Anyway, the reason for highlighting this is, as you might guess, the villain: Culpepper, played by the amazing Eric Portman. For subtlety, sympathy, attenuated charisma and threat – whose villainy is less and less obvious as the film goes on – you can’t do any better than Portman in this film.

I can’t say enough about how much I relate to this figure – not the vaguely creepy glue jobs, of course, but the twisted morals, the profound loneliness, the irony of being in a position of respect in his public life and reviled in his alter ego. Portman breathes into it a sadness so deep, an alienation so complete that you almost don’t see it at first.

It helps me (if I may flatter myself) that my speaking voice, altered for accent of course, is not that far away from Portman’s. His voice has the same smoothness as mine, although even his has a slight tang (not twang – I mean something acidic) to it that mine doesn’t.

If you want to see what my villainy is like – hell, you want to see what my real personality is like, watch the scene in this movie where Portman’s character is holding a lecture for the servicemen. It’s one of the most striking visual sequences in black and white film I have seen -- at times blatantly so, then turning to great subtlety in the blink of an eye.

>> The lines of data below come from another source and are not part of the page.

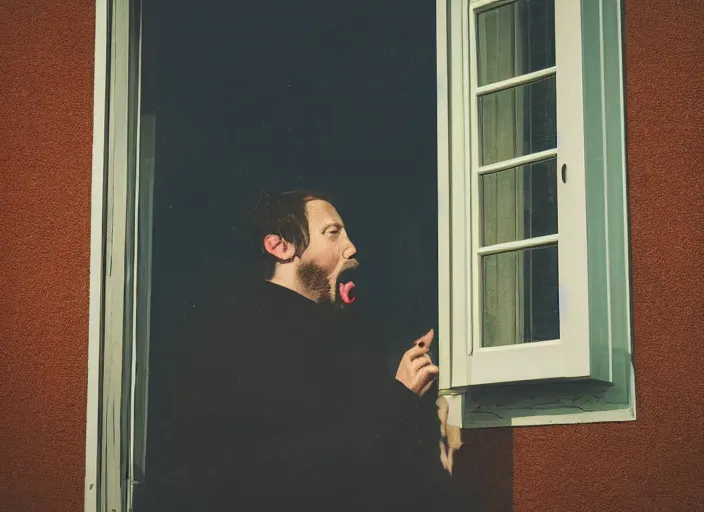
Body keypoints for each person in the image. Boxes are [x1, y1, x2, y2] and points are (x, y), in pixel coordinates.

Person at [147, 189, 457, 510]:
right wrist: (402, 394)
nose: (351, 247)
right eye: (333, 233)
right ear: (280, 247)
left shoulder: (324, 331)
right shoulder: (251, 336)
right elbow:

If you do view it, I hope you can see the greatness behind the technical limitations of the time and the velly odd 1930s actor’s diction that comes out of Miss Sim (“Oh, end how dooo we dooo theyat, I wondah?”) I didn’t say she was sexy; I said she was extremely appealing. Oh, and please see the UK version, not the US version, with its moronic (though charming in its own obsolete way) bracketing story. Just like The Third Man – for Jah’s sake, see the UK version, for the US has a different opening voiceover that completely changes the tone of the film.